What to work on:
- A) According to the ceiling paint thread, what sheen do bathrooms and kitchens usually get on their ceilings?
- B) Rewrite the ceiling paint thread between "These textures have" and "porch ceiling too*.", inclusive, putting "pale blue" in place of "sky blue".

___ Source text ___

# Celing paint, Flat or Semi?



## summithomeinc (Jan 3, 2011)

svronthmve said:


> That could very well be, I guess. I don't work for tenants or landlords so don't see that side at all.


Actually got that info because I had to live in them..:laughing::laughing::laughing:


----------



## SuperiorHIP (Aug 15, 2010)

Flat on ceilings, eggshel on walls.....pearl sometimes if it compliments the color.


----------



## Sir Mixalot (Jan 6, 2008)

Typically when we do ceilings, most are a flat bright white. 
Bathrooms and kitchens usually get a semi-gloss sheen on the ceilings.
Personally I like a satin on my knockdown or skip troweled living area ceilings.
It really shows off the texture, and at night it reflects lighting and the texture becomes interactive. It's also more cleanable. :thumbsup:


----------



## summithomeinc (Jan 3, 2011)

Sir Mixalot said:


> Typically when we do ceilings, most are a flat bright white.
> Bathrooms and kitchens usually get a semi-gloss sheen on the ceilings.
> Personally I like a satin on my knockdown or skip troweled living area ceilings.
> It really shows off the texture, and at night it reflects lighting and the texture becomes interactive. It's also more cleanable. :thumbsup:


Knockdown and skip trowel are the same thing right?


----------



## ohiohomedoctor (Dec 26, 2010)

How about sw admitting they have been selling us dull white paint for ever by releasing bright white.


----------



## Sir Mixalot (Jan 6, 2008)

summithomeinc said:


> Knockdown and skip trowel are the same thing right?


:no:
Skip trowel is done by hand and knockdown is sprayed on in my area. 
These textures have different definitions depending on what region of the country your in.:thumbsup:


----------



## Sir Mixalot (Jan 6, 2008)

svronthmve said:


> I did have 1 time in all my years that a customer requested the ceiling of their front porch to be painted a sky blue color. *They said it used to be very popular many years ago as a way to bring the blue sky under the porch ceiling too*.
> 
> I do have to say it was interesting & different in a good sort of way...


I've heard from more than one old timer, the reason for painting porch ceilings sky blue was to keep the mud daubers, wasps and other insects from setting up camp on the porch ceiling.
Supposedly the sky blue color tricks the insects into thinking it's the sky and there is no way for them to build a nest in the sky.:thumbsup:


----------



## r4r&r (Feb 22, 2012)

Sir Mixalot said:


> I've heard from more than one old timer, the reason for painting porch ceilings sky blue was to keep the mud daubers, wasps and other insects from setting up camp on the porch ceiling.
> Supposedly the sky blue color tricks the insects into thinking it's the sky and there is no way for them to build a nest in the sky.:thumbsup:


Sounds logical wonder if it really works.


----------



## miillersickness (Mar 15, 2012)

I guess i live in a completely different part of the country than you guys, almost everyone here uses semi on textured ceilings. We ONLY use semi on textured ceilings and everyone that comes in to see the ceiling loves it and wants theirs done the same way. We have actually been getting alot of extra work just because so many people like the shine on the ceiling. If our knockdown didnt look good i could understand using flat.


----------



## Sir Mixalot (Jan 6, 2008)

___ Given entries ___

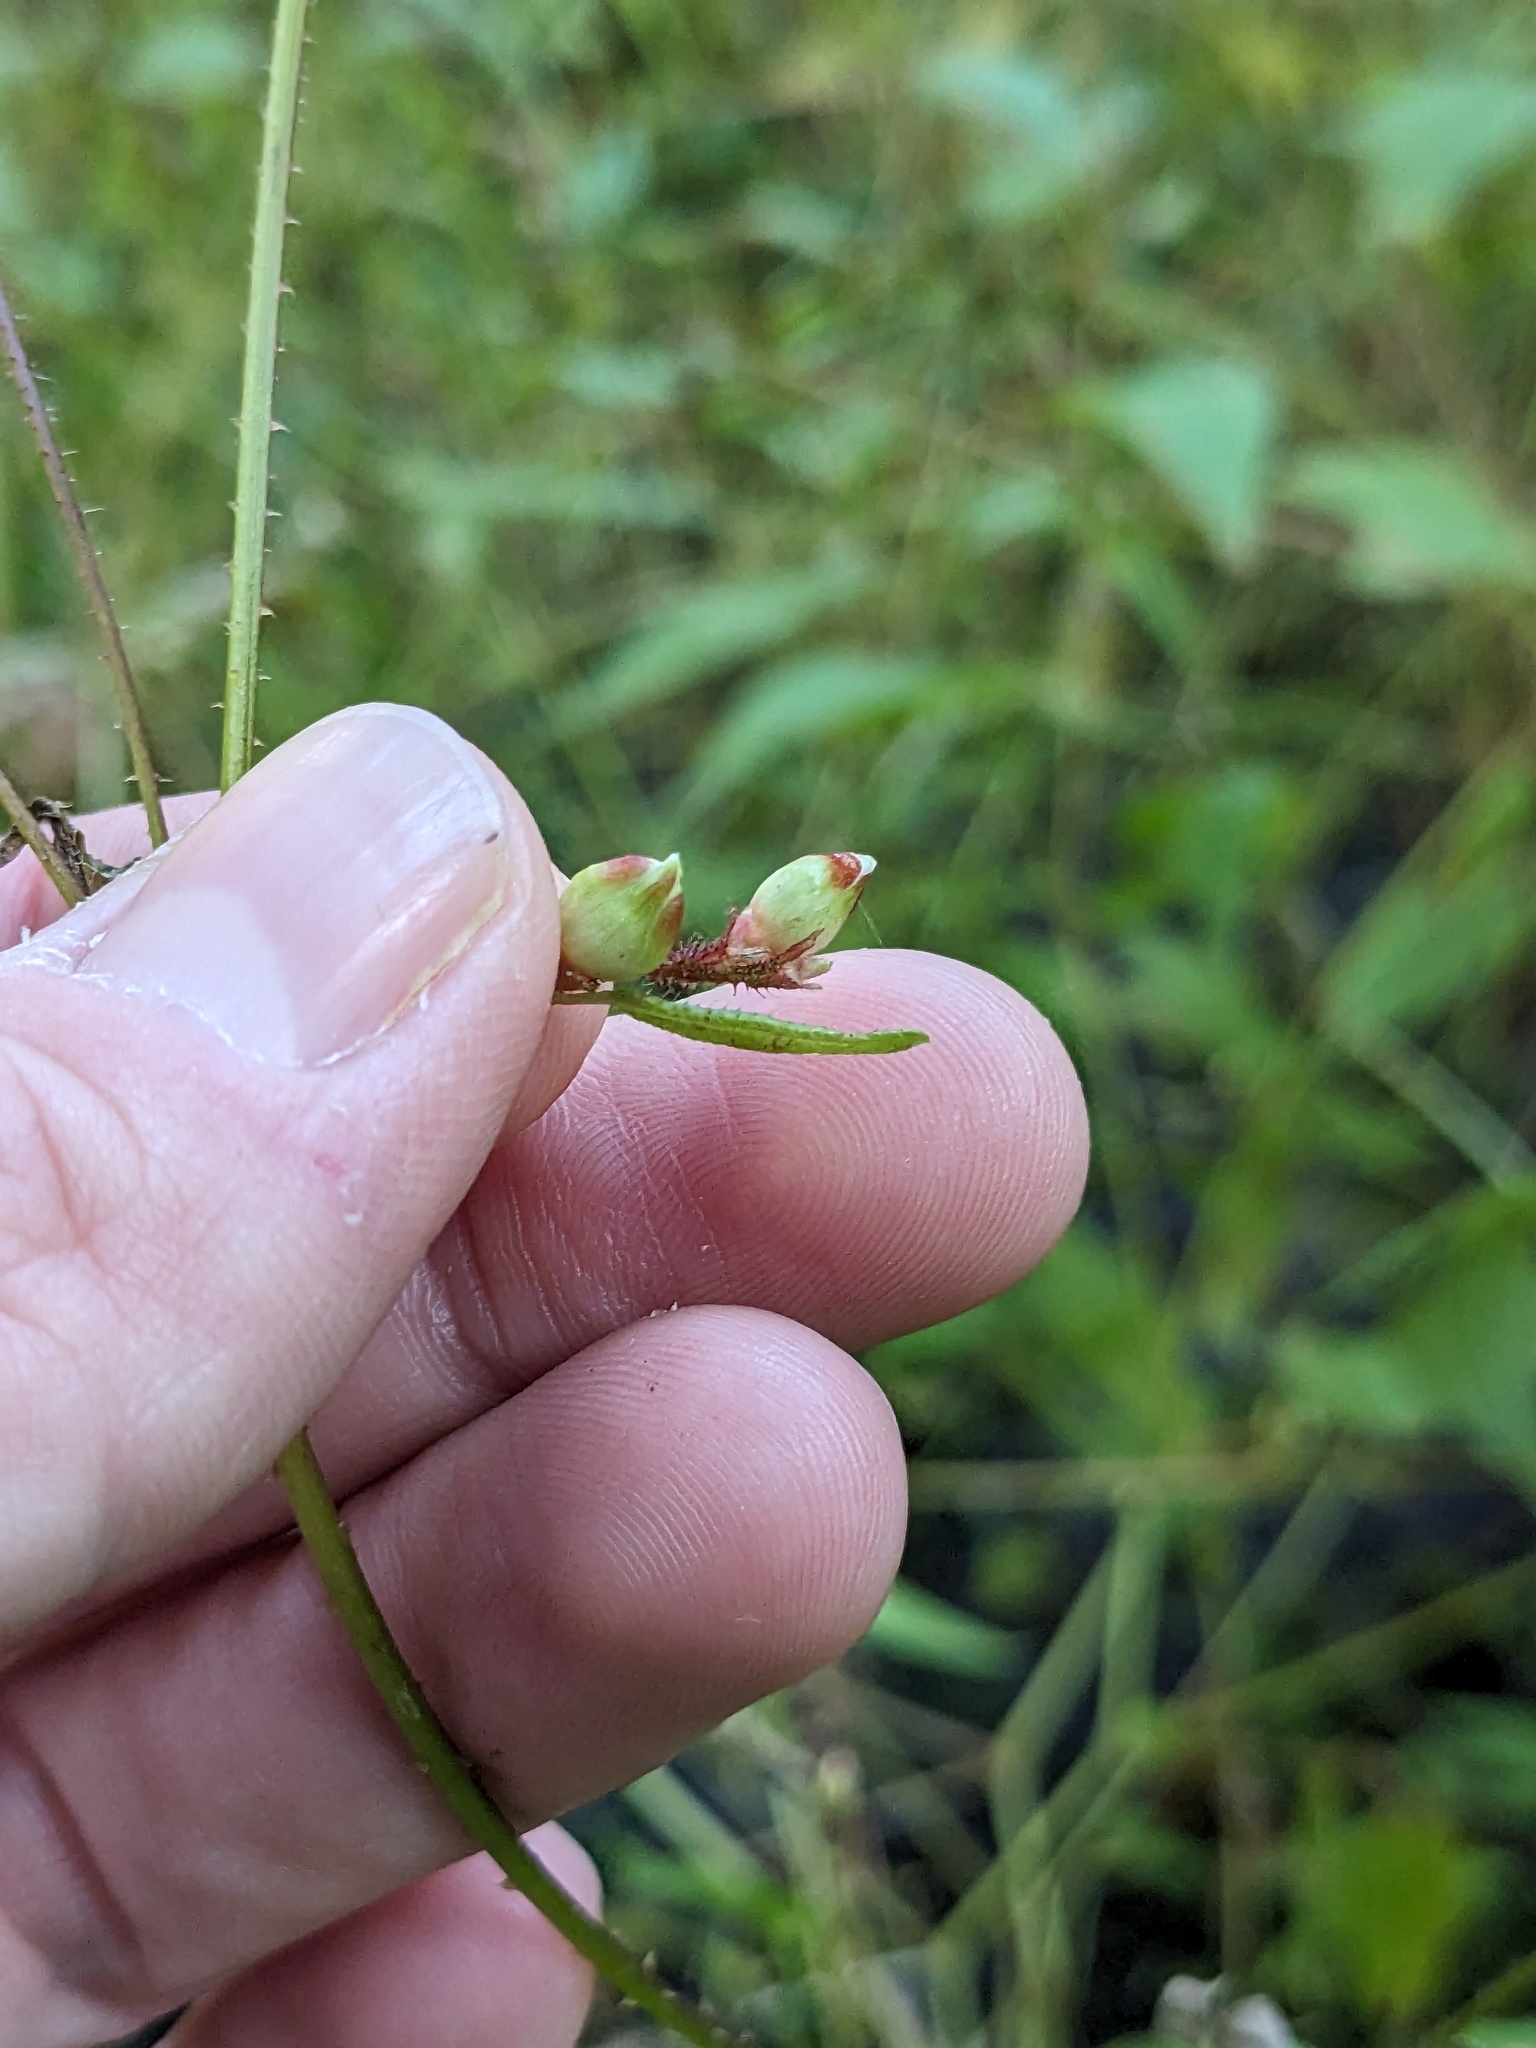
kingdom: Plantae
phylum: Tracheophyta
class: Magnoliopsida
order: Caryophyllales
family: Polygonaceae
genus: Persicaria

___

Answers per task:
- A) A semi-gloss sheen.

- B)
These textures have different definitions depending on what region of the country your in.:thumbsup:


----------



## Sir Mixalot (Jan 6, 2008)

svronthmve said:


> I did have 1 time in all my years that a customer requested the ceiling of their front porch to be painted a pale blue color. *They said it used to be very popular many years ago as a way to bring the blue sky under the porch ceiling too*.